I was just thinking, it seems like it could be useful to have a hook tool for letting the charm scale itself. Now, as the operator deploying a charm, I think I would want that to be an opt-in feature because I would want charms to go willy-nilly spinning up server resources that I have to pay for. If we did allow charms to scale themselves we might want to make the user consent required somehow.
I haven’t spent a lot of time justifying that idea yet but I thought I’d put it down.
Another related thought was that if I wanted to have a charm of mine connect to the Juju API to do things like scaling my charm or other charms, it could be useful to have a built-in relation of sorts that I could use to connect to the Juju API. So Juju itself would provide like a juju-controller relation that my charm could require. That way you would get all of the advantages of relations such as not needing to provide credentials manually and such.

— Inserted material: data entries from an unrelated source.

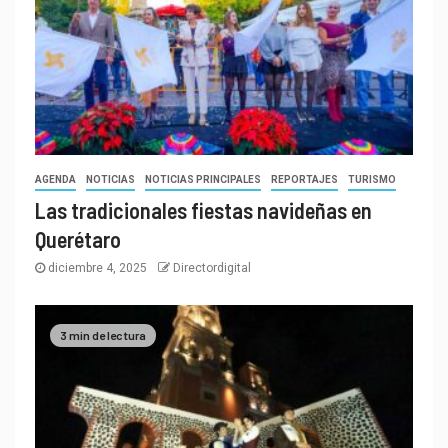
AGENDA
NOTICIAS
NOTICIAS PRINCIPALES
REPORTAJES
TURISMO
Las tradicionales fiestas navideñas en
Querétaro
diciembre 4, 2025
Directordigital
3 min de lectura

The way we currently think about this is that we want separation of ‘operational logic’ from ‘business logic’. Operational logic is ‘how’ to scale, business logic is ‘whether and how much’ to scale.
The sequence of things that need to happen when a service scales is operational logic. Whether you are scaling on Azure or scaling on Kubernetes, the mechanisms of scaling are something that the experts in the software can decide and can encode in the charm.

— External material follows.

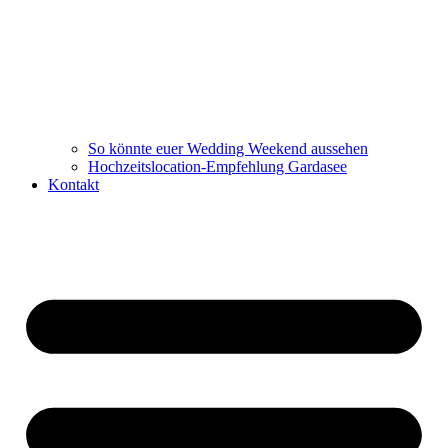
So könnte euer Wedding Weekend aussehen
Hochzeitslocation-Empfehlung Gardasee
Kontakt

But only the person running the deployment can correctly identify and encode the parameters for spending money - which is what scaling does, as you point out. Sometimes you want to spend that money, and sometimes you don’t. The same is even true for things like availability - sometimes you want to spend the money for failover units, and sometimes you don’t, and it should be a separate decision.
In the telco world, the OpenSource MANO (‘Management and Operations’) project OSM is building a telco-centric layer above Juju, where those business decision policies can be encoded. There, charms perform the pure operations role. If the business logic layer decides to scale, charms do the work.
For me, this is the right separation of concerns.
We have spent a long time figuring out how to do the operational layer well. Now seems like a reasonable time to start thinking about the higher layer too, but I would prefer to do that as a ‘thing above the juju model’ which decides what sort of model is appropriate. If you are interested in that, count me in.
We can empower charms to act with provider APIs via juju trust. Perhaps that command could be extended (or another command created) to facilitate other entitlements? This would allow the management/policy layer to set a charm’s operational boundaries.